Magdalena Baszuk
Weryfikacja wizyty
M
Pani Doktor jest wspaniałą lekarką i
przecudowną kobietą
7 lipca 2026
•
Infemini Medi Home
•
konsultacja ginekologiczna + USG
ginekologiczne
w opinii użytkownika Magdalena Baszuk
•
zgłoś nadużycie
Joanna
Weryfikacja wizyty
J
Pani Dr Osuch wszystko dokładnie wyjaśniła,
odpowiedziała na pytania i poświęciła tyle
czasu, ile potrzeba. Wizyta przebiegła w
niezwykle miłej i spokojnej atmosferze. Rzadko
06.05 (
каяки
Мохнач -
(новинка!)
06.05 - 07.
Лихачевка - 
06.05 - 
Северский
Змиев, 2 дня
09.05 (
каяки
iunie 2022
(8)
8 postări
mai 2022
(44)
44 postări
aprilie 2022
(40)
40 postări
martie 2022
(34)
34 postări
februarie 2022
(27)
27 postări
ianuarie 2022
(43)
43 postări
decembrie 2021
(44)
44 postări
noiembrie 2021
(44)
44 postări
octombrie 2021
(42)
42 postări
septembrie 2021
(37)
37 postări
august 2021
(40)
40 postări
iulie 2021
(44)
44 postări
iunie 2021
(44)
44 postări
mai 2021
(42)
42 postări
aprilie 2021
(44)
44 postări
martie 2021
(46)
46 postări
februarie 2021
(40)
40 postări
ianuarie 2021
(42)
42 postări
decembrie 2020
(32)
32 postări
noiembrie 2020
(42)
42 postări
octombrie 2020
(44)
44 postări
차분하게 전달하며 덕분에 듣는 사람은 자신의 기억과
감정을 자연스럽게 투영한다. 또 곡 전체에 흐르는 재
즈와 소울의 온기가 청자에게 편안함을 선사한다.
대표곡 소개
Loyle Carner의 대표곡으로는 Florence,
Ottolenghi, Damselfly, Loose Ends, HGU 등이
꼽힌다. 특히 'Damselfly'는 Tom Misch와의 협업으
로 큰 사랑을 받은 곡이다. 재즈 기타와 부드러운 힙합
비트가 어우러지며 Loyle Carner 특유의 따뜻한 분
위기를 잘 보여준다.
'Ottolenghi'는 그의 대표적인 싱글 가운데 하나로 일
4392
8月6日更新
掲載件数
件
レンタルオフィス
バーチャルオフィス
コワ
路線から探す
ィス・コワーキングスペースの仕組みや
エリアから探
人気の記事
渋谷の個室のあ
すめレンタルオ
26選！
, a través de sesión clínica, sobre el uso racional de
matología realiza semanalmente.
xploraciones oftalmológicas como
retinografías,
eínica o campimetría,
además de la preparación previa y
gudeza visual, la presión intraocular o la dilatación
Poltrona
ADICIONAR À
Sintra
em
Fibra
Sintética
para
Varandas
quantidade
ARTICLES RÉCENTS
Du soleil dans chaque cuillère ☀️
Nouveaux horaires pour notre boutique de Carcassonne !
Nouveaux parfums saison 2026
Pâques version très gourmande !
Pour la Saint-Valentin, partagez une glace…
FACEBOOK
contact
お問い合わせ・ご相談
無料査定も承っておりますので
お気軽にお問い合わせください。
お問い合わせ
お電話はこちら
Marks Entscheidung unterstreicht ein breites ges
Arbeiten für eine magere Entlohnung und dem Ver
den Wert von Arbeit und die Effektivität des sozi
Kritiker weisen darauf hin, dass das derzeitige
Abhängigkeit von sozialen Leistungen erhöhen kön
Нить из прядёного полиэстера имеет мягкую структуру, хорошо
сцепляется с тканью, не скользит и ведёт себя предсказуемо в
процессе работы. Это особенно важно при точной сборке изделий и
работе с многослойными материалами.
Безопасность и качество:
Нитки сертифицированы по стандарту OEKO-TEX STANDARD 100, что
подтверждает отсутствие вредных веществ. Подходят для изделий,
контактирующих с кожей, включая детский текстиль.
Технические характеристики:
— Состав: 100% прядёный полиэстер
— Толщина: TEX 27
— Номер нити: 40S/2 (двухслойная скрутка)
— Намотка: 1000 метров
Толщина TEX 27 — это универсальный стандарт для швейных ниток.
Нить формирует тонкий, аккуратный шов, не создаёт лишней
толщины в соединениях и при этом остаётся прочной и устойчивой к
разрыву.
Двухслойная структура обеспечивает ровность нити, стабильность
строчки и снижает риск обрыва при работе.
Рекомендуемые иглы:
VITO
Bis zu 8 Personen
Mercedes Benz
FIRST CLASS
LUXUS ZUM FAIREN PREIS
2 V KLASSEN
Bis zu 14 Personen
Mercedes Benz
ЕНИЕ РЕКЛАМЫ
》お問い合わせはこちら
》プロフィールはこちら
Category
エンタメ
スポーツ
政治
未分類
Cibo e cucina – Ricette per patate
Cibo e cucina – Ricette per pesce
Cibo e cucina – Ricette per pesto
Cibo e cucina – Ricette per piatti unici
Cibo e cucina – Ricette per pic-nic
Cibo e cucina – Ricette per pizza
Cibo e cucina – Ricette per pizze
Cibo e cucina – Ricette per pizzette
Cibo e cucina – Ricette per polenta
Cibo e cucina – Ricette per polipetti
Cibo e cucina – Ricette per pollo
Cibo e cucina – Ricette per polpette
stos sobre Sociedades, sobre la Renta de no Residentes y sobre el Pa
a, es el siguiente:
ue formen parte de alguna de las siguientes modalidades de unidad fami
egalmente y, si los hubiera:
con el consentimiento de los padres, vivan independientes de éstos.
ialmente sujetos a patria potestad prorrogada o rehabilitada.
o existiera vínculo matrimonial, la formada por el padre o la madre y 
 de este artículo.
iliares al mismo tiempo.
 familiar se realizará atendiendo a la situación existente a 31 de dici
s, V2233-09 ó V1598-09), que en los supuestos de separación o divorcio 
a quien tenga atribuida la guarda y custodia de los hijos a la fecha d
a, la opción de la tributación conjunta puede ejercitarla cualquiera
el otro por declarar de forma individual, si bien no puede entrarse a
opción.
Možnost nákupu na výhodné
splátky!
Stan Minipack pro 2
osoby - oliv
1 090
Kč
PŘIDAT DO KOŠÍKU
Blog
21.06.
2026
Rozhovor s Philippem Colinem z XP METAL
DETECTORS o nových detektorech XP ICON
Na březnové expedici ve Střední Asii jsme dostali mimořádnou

□ □ □ □ □ □ □

__Exercise requirements__.
Set down, unchanged, everything in the records above from the very start down to the line containing "odpowiedziała na pytania i poświęciła tyle", including both ends.

__Output for this exercise__.
Magdalena Baszuk
Weryfikacja wizyty
M
Pani Doktor jest wspaniałą lekarką i
przecudowną kobietą
7 lipca 2026
•
Infemini Medi Home
•
konsultacja ginekologiczna + USG
ginekologiczne
w opinii użytkownika Magdalena Baszuk
•
zgłoś nadużycie
Joanna
Weryfikacja wizyty
J
Pani Dr Osuch wszystko dokładnie wyjaśniła,
odpowiedziała na pytania i poświęciła tyle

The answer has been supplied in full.